To echo what James has already said.. I would say it's possible on the low/medium size enterprise network market. With that stated 70-80% of the time it's not designed correctly or a vendor issue pops up causing them to disable the feature. Careful planning must be done ahead of time. When looking at the spec sheets you can't look at the numbers and take them for face value. In most cases those numbers were achieved when *only* running that specific feature. So if a vendor claims 90meg of IPS throughput, 500meg of firewall throughput and 100meg of UTM. Chances are that 90meg of IPS traffic will take the box to it's knees. So if you're planning using the data sheet numbers you've most likely already failed. Plan carefully, test throughly, and in the end..you still may hit a bug or unexpected show stopper. I'd rather use the best tool for the job rather than jam everything into once box so I can share a chassis... Just my two cents, -Tim Eberhard On Tue, Dec 6, 2011 at 3:32 PM, JAMES MCMURRY <jim@miltonsecurity.com> wrote:
I have seen at quite a few of our customers locations, starting out with a lofty goal of putting everything in a single box (UTM) and turning every single option on.

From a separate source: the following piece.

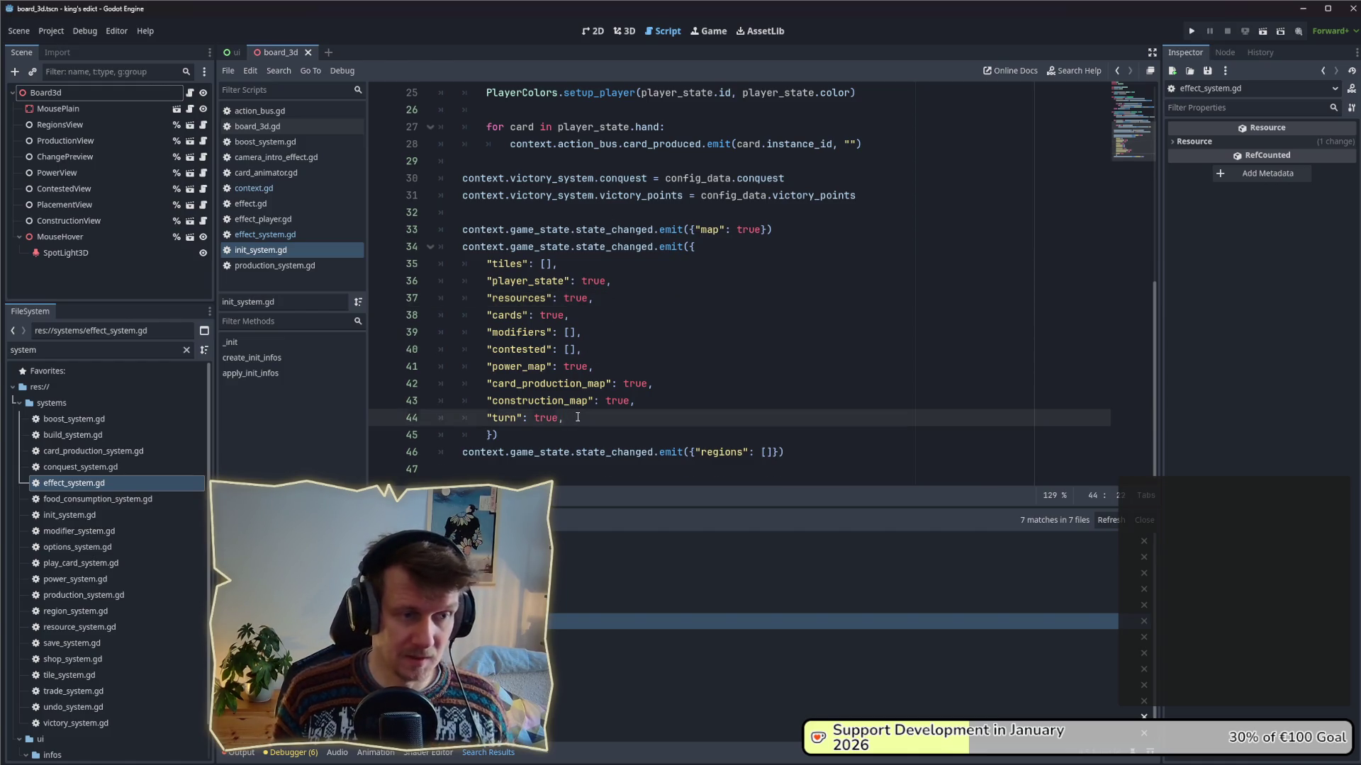
key("Return")
type("\"game")
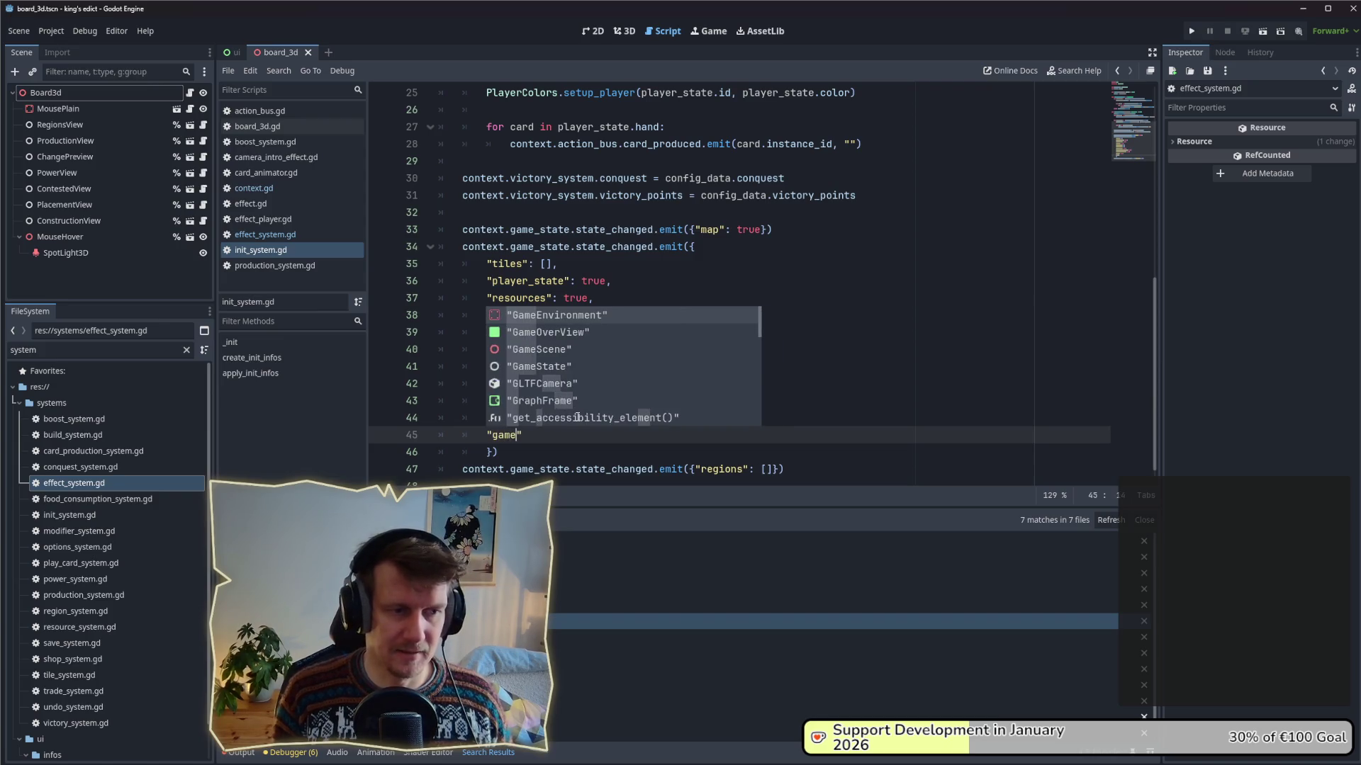
type("_started\"")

In ~ 30% of the firms who do so it works out ok (not great, but it works). In the majority, the customer winds up turning features off one by one, and moving those to another system.
Jim
On Dec 6, 2011, at 1:25 PM, -Hammer- wrote:
I personally have not seen it done in large environments. Hardware isn't there yet. I've seen it done in small business environments. Not a fan of the idea.
-Hammer-
"I was a normal American nerd" -Jack Herer
On 12/06/2011 03:16 PM, Holmes,David A wrote:
Some firewall vendors are proposing to collapse all Internet edge functions into a single device (border router, firewall, IPS, caching engine, proxy, etc.). A general Internet edge design principle has been the "defense in depth" concept. Is anyone collapsing all Internet edge functions into one device?